She could say almost nothing but that. “The projector, Bob, if you can only learn how it—”

Tolla was upon us, calling to attract Tako’s attention, and Jane moved away.

THE giant projector! We had it with us now; a dozen men had laboriously carried it up here. Not yet assembled, it stood here on the ledge—a rectangular gray box about the size and shape of a coffin, encased now in the mesh of transition mechanism. Tako intended to materialize us and that box into the city when the time came, unpack and erect the projector, and with its long range dominate all the surrounding country.

Tolla had almost told Jane something about it! Jane was trying to learn that secret. Or she thought we might learn it from Tako. But of what use if we did? We were helpless, every moment under the eyes of guards whose little hand-beams could in a second annihilate us. When, leaving the carrier, Jane had appeared garbed like the rest of us and we had all been equipped with the transition mechanism which we knew well how to use now, the thought came to me of trying to escape. But it was futile. I could set the switches at my belt to materialize me into New York. But as I faded, the weapons of the guards would have been quick enough to catch me. How could Jane, Don and I simultaneously try a thing like that.

“Impossible!” Don whispered. “Don’t do anything wrong. Some chance may come, later.”

But with that slight transition over, Tako at once removed from our belts a vital part of the mechanism in order to make it impotent.

An hour passed, here on the ledge, with most of the activity of Tako’s men incomprehensible to us.

“You shall see very soon,” he chuckled grimly, “I can give the signal to attack—all at once. Look there! They grow very bold, these New York soldiers. They have come to inspect us.”
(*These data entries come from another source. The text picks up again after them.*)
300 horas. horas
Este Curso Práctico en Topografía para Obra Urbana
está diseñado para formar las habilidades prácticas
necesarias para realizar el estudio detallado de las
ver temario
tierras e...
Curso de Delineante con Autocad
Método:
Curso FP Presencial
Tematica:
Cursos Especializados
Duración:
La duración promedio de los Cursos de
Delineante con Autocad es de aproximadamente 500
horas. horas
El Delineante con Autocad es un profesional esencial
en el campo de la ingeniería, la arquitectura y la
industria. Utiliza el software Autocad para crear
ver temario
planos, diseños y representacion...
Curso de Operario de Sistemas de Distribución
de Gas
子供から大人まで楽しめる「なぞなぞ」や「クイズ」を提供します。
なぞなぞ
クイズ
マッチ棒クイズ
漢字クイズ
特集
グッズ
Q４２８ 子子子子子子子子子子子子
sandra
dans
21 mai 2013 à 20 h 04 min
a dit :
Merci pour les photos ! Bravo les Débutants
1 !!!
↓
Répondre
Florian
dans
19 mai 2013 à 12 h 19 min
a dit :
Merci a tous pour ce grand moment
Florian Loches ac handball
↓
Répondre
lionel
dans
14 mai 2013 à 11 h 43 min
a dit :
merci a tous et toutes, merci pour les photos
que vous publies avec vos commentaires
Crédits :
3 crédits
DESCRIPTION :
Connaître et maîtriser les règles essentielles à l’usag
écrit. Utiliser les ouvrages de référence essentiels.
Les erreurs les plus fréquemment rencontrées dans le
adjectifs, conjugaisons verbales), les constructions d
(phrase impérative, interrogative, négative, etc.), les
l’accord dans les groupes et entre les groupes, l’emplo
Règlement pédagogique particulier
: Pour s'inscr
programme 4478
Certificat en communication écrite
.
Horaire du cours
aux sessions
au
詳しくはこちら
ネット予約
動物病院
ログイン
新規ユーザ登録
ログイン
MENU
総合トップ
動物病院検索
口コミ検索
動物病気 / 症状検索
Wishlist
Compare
IT was night in New York City—about two A.M. of the night of May 19th and 20th. Our mountain ledge was within a store on the east side of Fifth Avenue at 36th Street. We seemed to be but one story above the pavement. The shadowy outlines of a large rectangular room with great lines of show-cases dividing it into wide aisles. I recognized it at once—a jewelry store, one of the best known in the world. A gigantic fortune in jewelry was here, some of it hastily packed in great steel safes nearby, and some of it abandoned in these show-cases when the panic swept the city a few days previously.

But the jewelry of our world was nothing to these White Invaders. Tako never even glanced at the cases, or knew or cared what sort of a store this was.